◆ **TEXT EXTRACT**:
6 Dual-duplex cross-point, concurrency mm (m,n). This structure can be regarded either as a generalization of switch 3 or a distributed form of switch 5. The dual-duplex cross-point was used in the Pluribus multiprocessor (Chap. 23) for improved reliability over a centralized cross-point switch.

7 K-trunk, concurrency K. The trunk structure can be viewed as a higher-concurrency version of switch 4 or a reduced-cost version of switch 5. A noncomputer example of a trunk switch is the telephone exchange.

 Group II. Connecting similar components 8 Duplex. This corresponds to switch 2. Any component can communicate with any other component, one conversation at a time. The Cm* multiprocessor cluster uses this form of switch (see Part 2, Sec. 4).

9 Cross-point. Analogous to switch 5.

10 K-trunk. Analogous to switch 7.

 With this preliminary introduction to the switching problem, it is now possible to trace the evolution of switching structures in the major areas of Pc-Mp, Pc-K, and K-Ms communications. A more detailed discussion and taxonomy of switching structures can be found in Sec. 4 of Part 2.

◆ **TASKS FOR THIS EXERCISE**:
a) In the passage on switching structures, what noncomputer example of a trunk switch is given?
b) Repeat the passage on switching structures word for word, starting with "7 K-trunk, concurrency" and going on through "2, Sec. 4).".

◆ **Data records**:
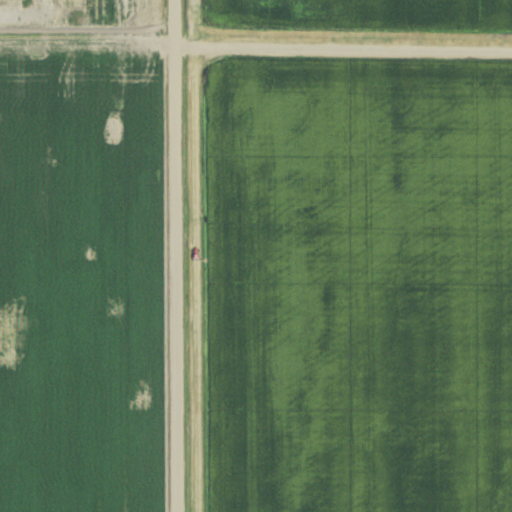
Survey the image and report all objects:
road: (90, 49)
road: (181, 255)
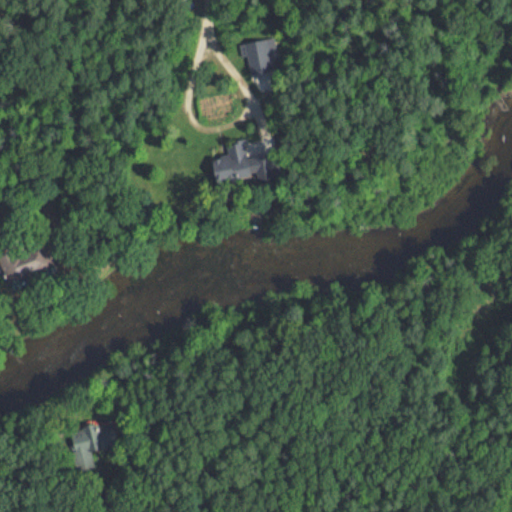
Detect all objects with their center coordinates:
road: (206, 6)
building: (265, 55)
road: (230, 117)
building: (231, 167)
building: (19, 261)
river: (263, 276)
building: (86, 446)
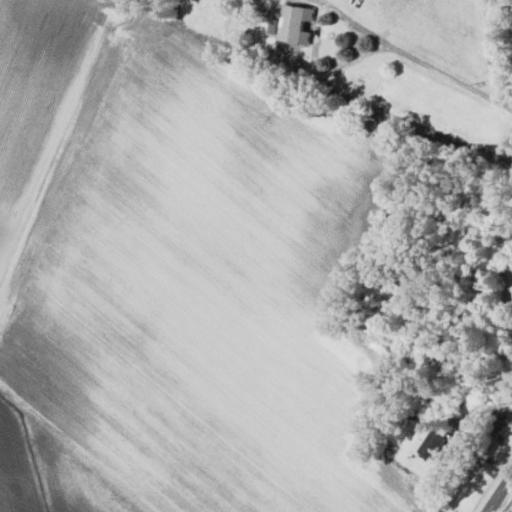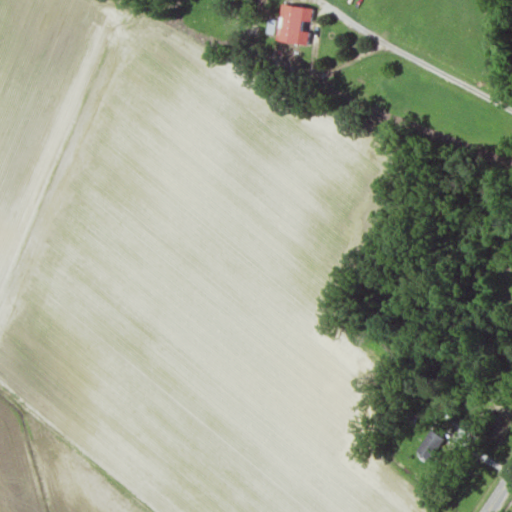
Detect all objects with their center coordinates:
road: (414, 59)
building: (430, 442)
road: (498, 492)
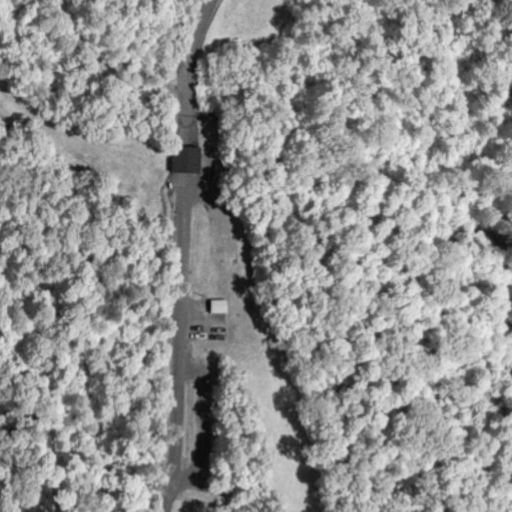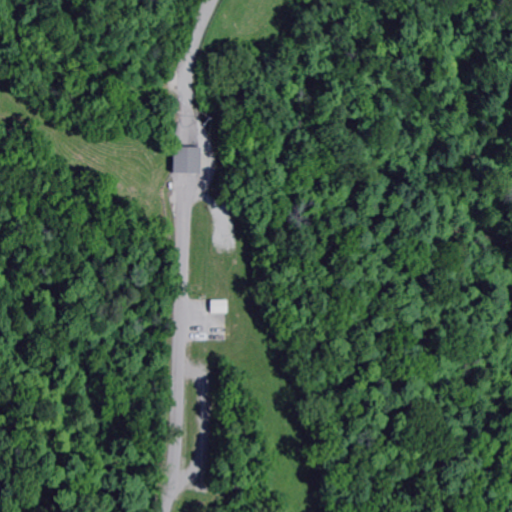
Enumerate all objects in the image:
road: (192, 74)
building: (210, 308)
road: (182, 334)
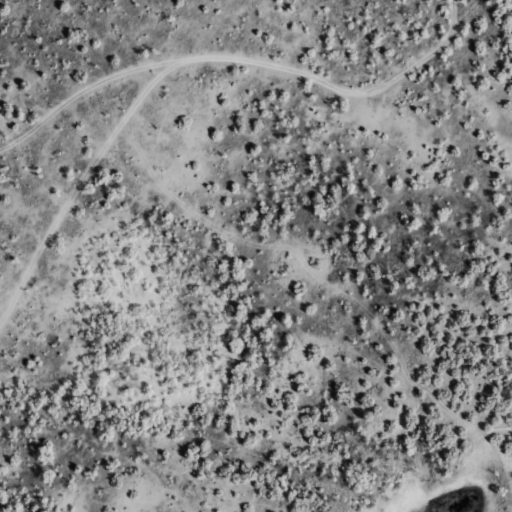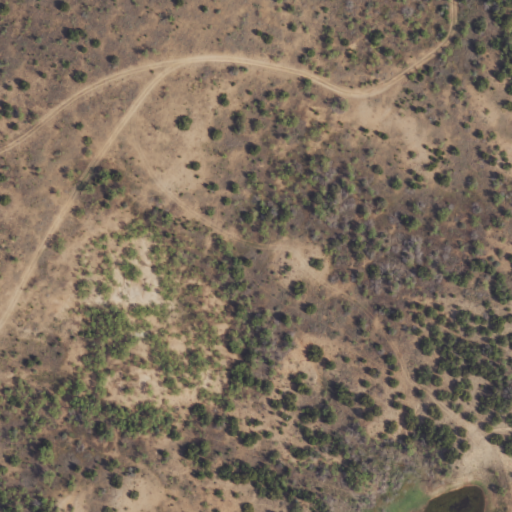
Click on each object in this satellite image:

◆ **RESPONSES TO THE EXERCISE**:
a) The telephone exchange.

b)
7 K-trunk, concurrency K. The trunk structure can be viewed as a higher-concurrency version of switch 4 or a reduced-cost version of switch 5. A noncomputer example of a trunk switch is the telephone exchange.

 Group II. Connecting similar components 8 Duplex. This corresponds to switch 2. Any component can communicate with any other component, one conversation at a time. The Cm* multiprocessor cluster uses this form of switch (see Part 2, Sec. 4).